# Excerpted text:
● ● ●
Tek-Tips is the largest IT community on the Internet today!

Members share and learn making Tek-Tips Forums the best source of peer-reviewed technical information on the Internet!

  • Congratulations SkipVought on being selected by the Tek-Tips community for having the most helpful posts in the forums last week. Way to Go!

Insert directory map into database

Status
Not open for further replies.

georgeocrawford

Technical User
Aug 12, 2002
111
0
0
GB
Hi,

My problem is this. On my computer (which can be accessed from my webserver - both machines are running OS X Server), I have a directory, 'Files', with a large number of subdirectories. I would like to recursively scan through the directory, recording the name and path of each file encountered. I would then like to enter the details for each file into a MySQL database in such a way that I can use a php script to graphically display a directory browser in a web page.

'Files' should be scanned periodically (i.e. with a cron job launching the script) and the database updated - preferably only with respect to the changed files (i.e. those moved, added or deleted since last scan).

I can't get my head round how to do this. My thinking so far is to get a php script to invoke a shell script (perl?) to scan the directory, and produce a text file with the resulting directory tree. The php script will the parse the text file, and somehow enter the details in a logical way into the database.

Problems -

1 - I don't know what the fastest method would be for this, or even whether I need a shell script or a text file at all - would php's file functions be as fast as shell? (see discussion at Thread434-682722 - How can the search be stripped of all information except that relating to files moved, added or deleted since the last scan?

3 - I can't figure out the best way to record the path of each file in a database. How about two tables - FOLDERS with fields called 'Folder Name', 'Folder id' and 'Parent id', and FILES with fields called 'File name' and 'Parent id'????

My most pressing question at this stage is speed. The files are on an old G3 Mac, so I want the search to be as fast and processor-friendly as possible.

Thanks for all your help!

______________________

George
 
are you sharing all your files on the internet? seems like a lot of work just to use an alternative to the existing network file system.

make a php script that scans each directory and the files, compares to a database for the file date/time and updates as nesecarry. then, make a cron job that runes the php script periodically.

i dont see why the php file system functions would be significantly slower than running some other kind of script.
 
oh yeah, and for the mysql, the basic tree structure of "id, name, parent_id, date" works fine for directories, and the files should include "id, name, folder_id, date".
● ● ●
# Requirement 1:
In the forum thread on mapping a directory into a database, substitute "scheduled task" for "cron job" in the passage starting with "Thanks for all" and going on through "kind of script.".
# Requirement 2:
In the forum thread on mapping a directory into a database, which fields does the reply suggest for the files table?
# Requirement 3:
Write what comes next in the forum thread about mapping a directory into a MySQL database, picking up after its final sentence.
The listing that comes next is separate material.
● ● ●
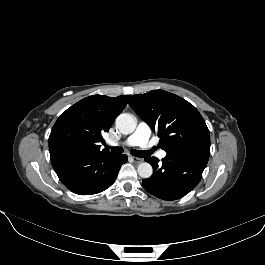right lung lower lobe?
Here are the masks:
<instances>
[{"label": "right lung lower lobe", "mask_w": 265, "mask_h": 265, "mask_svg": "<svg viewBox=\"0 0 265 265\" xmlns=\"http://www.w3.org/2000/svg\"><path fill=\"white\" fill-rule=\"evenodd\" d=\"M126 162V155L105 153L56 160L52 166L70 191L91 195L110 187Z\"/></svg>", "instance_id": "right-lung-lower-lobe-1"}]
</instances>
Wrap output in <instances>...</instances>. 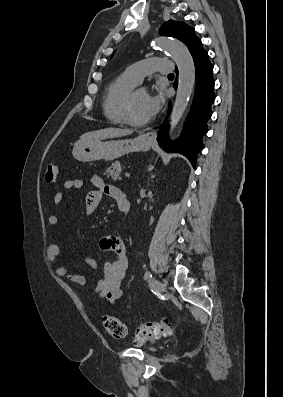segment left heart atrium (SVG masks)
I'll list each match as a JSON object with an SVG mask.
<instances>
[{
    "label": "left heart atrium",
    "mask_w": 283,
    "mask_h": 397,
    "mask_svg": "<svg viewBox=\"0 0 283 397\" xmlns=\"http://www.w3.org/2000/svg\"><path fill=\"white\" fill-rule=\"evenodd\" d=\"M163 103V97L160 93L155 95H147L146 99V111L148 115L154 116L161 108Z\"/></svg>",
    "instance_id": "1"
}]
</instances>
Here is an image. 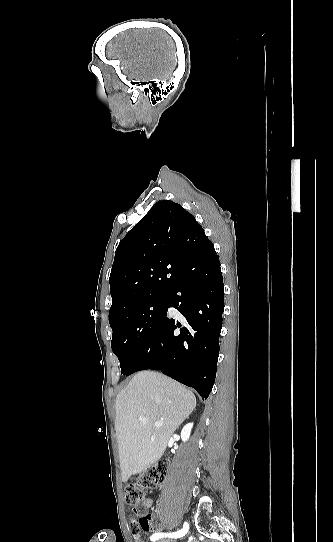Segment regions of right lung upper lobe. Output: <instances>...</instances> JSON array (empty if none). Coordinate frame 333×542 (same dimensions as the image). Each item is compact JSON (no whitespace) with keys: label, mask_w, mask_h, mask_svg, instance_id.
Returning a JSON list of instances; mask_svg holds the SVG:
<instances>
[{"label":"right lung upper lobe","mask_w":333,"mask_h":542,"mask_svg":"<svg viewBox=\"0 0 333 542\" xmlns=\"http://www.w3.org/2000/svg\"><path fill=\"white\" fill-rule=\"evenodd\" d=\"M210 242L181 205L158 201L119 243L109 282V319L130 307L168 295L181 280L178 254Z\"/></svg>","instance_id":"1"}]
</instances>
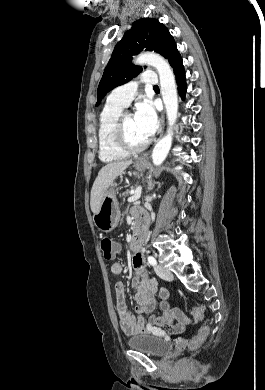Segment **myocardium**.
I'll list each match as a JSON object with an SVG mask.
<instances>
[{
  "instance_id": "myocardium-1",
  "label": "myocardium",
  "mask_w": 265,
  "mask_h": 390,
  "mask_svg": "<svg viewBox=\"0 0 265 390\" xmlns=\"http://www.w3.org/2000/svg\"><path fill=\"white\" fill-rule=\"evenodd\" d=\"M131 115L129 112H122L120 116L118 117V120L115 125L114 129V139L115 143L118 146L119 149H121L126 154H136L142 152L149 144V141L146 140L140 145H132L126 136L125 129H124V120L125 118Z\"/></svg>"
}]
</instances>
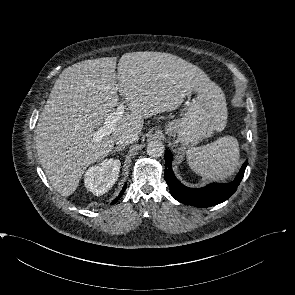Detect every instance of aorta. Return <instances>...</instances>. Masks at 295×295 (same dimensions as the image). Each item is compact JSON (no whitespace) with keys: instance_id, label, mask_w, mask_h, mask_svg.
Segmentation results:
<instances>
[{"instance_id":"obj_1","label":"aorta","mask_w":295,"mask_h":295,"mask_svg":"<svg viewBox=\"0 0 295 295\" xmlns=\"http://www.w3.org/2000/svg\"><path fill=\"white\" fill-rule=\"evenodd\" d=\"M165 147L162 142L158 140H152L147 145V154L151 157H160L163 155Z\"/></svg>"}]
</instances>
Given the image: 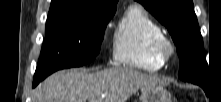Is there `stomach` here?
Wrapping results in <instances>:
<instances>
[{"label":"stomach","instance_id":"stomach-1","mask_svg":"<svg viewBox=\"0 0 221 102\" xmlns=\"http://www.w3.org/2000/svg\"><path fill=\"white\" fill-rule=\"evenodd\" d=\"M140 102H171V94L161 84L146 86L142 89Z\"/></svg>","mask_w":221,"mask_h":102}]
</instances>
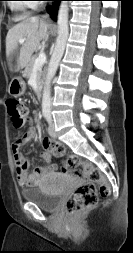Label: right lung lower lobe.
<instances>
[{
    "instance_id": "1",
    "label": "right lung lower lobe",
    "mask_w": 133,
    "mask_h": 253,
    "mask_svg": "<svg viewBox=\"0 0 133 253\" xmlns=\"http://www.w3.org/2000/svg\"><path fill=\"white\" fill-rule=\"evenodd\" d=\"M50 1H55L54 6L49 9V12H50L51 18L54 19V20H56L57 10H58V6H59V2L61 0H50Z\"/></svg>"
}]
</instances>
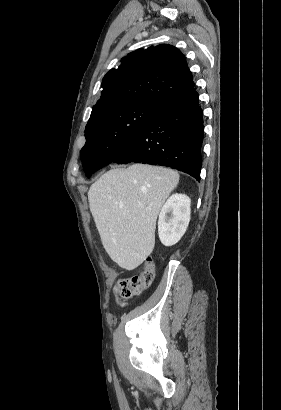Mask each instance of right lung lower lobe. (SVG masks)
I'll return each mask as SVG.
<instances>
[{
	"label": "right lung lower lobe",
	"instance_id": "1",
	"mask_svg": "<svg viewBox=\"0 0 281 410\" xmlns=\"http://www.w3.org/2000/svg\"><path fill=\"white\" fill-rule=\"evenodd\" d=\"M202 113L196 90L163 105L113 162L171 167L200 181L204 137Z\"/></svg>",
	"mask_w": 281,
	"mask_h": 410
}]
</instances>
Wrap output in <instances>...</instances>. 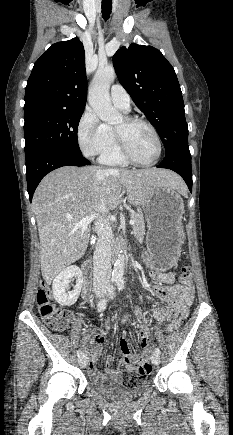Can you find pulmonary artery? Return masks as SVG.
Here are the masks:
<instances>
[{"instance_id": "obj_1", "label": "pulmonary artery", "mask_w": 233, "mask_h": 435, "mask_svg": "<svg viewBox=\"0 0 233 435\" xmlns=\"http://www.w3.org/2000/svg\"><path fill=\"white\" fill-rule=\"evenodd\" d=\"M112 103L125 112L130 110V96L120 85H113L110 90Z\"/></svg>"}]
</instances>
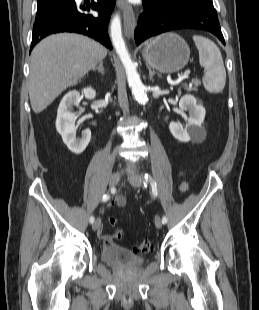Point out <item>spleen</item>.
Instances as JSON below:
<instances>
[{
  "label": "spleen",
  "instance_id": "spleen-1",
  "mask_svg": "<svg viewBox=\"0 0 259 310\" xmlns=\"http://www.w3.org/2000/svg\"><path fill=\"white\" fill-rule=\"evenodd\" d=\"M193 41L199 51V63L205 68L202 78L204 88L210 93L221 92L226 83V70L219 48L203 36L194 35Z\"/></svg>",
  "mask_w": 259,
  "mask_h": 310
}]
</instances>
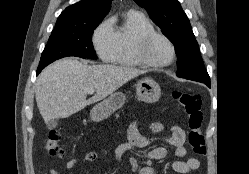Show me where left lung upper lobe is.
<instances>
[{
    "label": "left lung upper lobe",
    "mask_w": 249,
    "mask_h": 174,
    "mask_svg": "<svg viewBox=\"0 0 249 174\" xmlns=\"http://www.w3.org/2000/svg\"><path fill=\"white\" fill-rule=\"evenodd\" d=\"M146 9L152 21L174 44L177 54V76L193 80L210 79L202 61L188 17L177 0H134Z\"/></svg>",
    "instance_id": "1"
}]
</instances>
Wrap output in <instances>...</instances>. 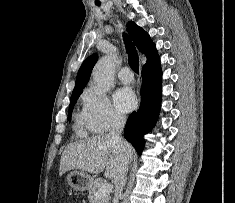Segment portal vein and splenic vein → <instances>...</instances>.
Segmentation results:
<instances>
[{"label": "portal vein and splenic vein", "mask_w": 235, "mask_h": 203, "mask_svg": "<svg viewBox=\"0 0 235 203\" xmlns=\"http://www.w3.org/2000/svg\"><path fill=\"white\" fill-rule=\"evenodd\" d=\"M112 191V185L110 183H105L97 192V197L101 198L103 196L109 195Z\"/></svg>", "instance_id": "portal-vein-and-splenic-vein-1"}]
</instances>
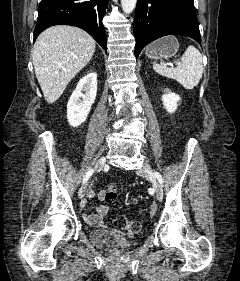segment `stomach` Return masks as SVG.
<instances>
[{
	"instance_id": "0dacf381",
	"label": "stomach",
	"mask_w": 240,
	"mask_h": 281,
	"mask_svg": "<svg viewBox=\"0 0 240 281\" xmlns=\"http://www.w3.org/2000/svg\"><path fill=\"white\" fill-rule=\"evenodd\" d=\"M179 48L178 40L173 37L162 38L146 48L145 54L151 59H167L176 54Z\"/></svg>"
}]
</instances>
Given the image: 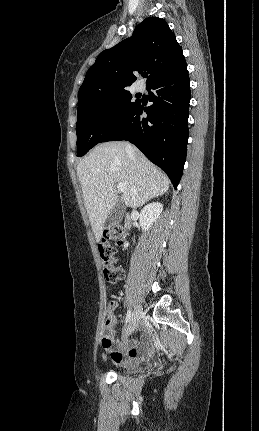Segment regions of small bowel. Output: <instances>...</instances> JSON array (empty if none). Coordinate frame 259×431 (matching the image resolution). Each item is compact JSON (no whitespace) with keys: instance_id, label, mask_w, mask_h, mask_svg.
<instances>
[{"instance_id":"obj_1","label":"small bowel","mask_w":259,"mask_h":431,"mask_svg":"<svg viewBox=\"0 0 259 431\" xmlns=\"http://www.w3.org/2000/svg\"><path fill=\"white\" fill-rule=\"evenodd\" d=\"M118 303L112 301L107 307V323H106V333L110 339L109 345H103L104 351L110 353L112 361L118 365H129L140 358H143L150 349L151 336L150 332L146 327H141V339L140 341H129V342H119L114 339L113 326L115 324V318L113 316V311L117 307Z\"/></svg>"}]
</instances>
● ● ●
# Final result 1:
Thanks for all your help!

______________________

George
 
are you sharing all your files on the internet? seems like a lot of work just to use an alternative to the existing network file system.

make a php script that scans each directory and the files, compares to a database for the file date/time and updates as nesecarry. then, make a scheduled task that runes the php script periodically.

i dont see why the php file system functions would be significantly slower than running some other kind of script.

# Final result 2:
"id, name, folder_id, date"

# Final result 3:
and you will have to include the code in your php script to compare file / folder lists with the database and discover anything that has been moved or deleted.
 
Sounds like a roundabout way to reinvent the FTP protocol.

I'd root around in the various web based MP3 software and see if they have a solution you can use.

bv
 
I'll explain:

I'm running a Hotline server from one Mac, and a webserver from the other. My webserver includes a php-based forum for the Hotline community, and I'd like users to be able to browse and search the Hotline file list from within the web-based forum. There won't be any downloading of these files via http:// of ftp://, only from the Hotline server as normal.

miahmiah900 - by date in your posts do you mean the modification date of the file, or the date the record was added into the MySQL database?

I'm thinking of doing the directory scan as a shell script which will produce a text file of the file index, and compare it with the previous scan using a UNIX, Perl or C function. I am guessing this would be faster than php - am I wrong?

______________________

George
 
It depends on the *nix command or cfunction.

Use of the "find" command will probably be faster than PHP or perl. You'd be running compiled code instead of interpreted code.


To touch on the database schema question, your schema really depends on how intend to use the data.

One way is to record the filename and parent item for everything in the database. For a directory layout that looks like:

[tt]main/
|
-------subdir1/
|
--------subdir2
| |
| |-------file1
| |-------file2
|
|-------subdir3
| |
| --------file3
|
|-------file4
[/tt]

The database might look like:

[tt]objectID objectname objecttype parent
1 subdir1 D 0
2 subdir2 D 1
3 file1 F 2
4 file2 F 2
5 subdir3 D 1
6 file3 F 5
7 file4 F 1[/tt]

Now, to retrieve the path of any object, you'd have to find that object and recursively fetch each of its parents in turn.

You could just use a flat system, where the full path is recorded for any item, or a combination.

Want the best answers? Ask the best questions: TANSTAAFL!!
 
I think the first directory structure is what I had in mind.

How about this for the directory-scan code:

Code:
$shell = `find /path/to/files_directory -type f -print | sort > /path/to/new.txt`;

$deleted = `comm -23 old.txt new.txt`;
$added = `comm -13 old.txt new.txt`;

$shell = `mv -f /path/to/new.txt /path/to/old.txt`;

any comments?

One question - I'm a bit confused by the backtick operator (which I know is the same as shell_exec). Could I do :

Code:
`mv -f /path/to/new.txt /path/to/old.txt`;

instead of:

Code:
$shell = `mv -f /path/to/new.txt /path/to/old.txt`;

as I don't require any output in my script?

Thanks guys!

______________________

George
 
If you don't need to capture output, there is no point in assigning the return of the backtick to a variable.


That shell stuff should work. Just keep in mind that the "-type f" part of the find command will instruct find to only list files.

Want the best answers? Ask the best questions: TANSTAAFL!!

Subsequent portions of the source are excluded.